>> Begin Material to process
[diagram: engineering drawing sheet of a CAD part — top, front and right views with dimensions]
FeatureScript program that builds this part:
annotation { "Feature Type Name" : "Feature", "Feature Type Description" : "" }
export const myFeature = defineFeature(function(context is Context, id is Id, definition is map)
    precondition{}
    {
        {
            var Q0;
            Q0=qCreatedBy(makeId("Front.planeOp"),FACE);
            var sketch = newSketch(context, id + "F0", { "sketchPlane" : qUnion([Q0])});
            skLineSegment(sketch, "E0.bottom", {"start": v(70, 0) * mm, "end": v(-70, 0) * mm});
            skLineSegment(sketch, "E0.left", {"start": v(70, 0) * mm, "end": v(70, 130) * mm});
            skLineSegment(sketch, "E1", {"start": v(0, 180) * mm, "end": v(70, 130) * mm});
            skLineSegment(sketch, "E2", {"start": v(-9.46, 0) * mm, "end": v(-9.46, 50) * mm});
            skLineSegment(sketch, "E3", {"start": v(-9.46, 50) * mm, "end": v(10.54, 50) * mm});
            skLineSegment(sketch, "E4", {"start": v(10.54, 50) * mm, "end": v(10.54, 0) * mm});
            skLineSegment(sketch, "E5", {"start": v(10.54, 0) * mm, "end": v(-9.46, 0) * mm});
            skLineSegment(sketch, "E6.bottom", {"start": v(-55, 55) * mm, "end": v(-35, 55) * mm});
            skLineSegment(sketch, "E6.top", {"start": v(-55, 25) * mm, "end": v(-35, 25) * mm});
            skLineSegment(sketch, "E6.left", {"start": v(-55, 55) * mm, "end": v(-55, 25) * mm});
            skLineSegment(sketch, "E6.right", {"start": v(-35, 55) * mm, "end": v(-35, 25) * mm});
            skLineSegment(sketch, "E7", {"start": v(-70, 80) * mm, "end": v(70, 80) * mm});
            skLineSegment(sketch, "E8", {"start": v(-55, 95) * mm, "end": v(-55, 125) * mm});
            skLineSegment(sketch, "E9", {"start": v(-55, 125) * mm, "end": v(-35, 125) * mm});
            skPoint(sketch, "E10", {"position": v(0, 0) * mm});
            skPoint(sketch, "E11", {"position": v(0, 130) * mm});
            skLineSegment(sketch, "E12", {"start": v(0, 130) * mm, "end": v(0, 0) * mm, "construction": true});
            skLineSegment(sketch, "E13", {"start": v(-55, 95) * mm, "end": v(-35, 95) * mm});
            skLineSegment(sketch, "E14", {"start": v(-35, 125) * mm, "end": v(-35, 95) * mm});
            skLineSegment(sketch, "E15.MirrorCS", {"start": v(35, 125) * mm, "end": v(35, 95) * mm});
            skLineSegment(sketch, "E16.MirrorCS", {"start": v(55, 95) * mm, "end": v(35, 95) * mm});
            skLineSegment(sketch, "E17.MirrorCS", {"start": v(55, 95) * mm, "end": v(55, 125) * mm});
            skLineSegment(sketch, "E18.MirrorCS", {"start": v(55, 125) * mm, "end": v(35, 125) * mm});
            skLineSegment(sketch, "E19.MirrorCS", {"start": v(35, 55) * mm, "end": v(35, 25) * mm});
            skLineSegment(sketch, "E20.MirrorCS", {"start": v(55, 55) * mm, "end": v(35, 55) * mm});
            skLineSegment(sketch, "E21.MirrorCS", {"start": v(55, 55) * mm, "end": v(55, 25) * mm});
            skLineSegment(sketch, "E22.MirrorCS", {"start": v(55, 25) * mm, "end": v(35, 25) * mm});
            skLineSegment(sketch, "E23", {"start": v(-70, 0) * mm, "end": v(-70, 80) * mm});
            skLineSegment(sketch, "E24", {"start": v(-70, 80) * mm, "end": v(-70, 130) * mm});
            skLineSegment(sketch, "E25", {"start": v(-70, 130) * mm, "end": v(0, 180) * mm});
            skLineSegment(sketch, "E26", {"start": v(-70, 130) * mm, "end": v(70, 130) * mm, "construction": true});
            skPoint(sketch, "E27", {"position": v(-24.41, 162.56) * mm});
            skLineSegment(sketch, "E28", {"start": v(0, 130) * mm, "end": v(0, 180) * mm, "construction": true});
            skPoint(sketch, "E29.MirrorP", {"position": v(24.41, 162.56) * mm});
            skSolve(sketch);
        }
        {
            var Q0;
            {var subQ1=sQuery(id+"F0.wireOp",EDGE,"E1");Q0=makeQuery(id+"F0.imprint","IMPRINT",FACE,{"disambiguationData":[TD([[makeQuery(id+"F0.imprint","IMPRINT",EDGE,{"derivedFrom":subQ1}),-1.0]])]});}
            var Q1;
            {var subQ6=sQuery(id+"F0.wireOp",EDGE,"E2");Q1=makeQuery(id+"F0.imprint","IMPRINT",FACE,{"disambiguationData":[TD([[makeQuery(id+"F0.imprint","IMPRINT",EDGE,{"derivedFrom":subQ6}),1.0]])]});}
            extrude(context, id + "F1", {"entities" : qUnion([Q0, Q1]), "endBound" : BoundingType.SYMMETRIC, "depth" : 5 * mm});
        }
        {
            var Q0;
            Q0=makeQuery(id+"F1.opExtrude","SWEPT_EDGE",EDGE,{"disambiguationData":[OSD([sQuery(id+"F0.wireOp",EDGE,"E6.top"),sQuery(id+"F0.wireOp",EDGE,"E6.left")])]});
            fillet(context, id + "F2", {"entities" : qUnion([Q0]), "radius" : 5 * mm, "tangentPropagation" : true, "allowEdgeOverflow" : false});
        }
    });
>> End Material to process
▶ _Exercise_
Count the lines in the listing that contain the string "construction". Reply with the number alone.

▶ _Answer for the task_
3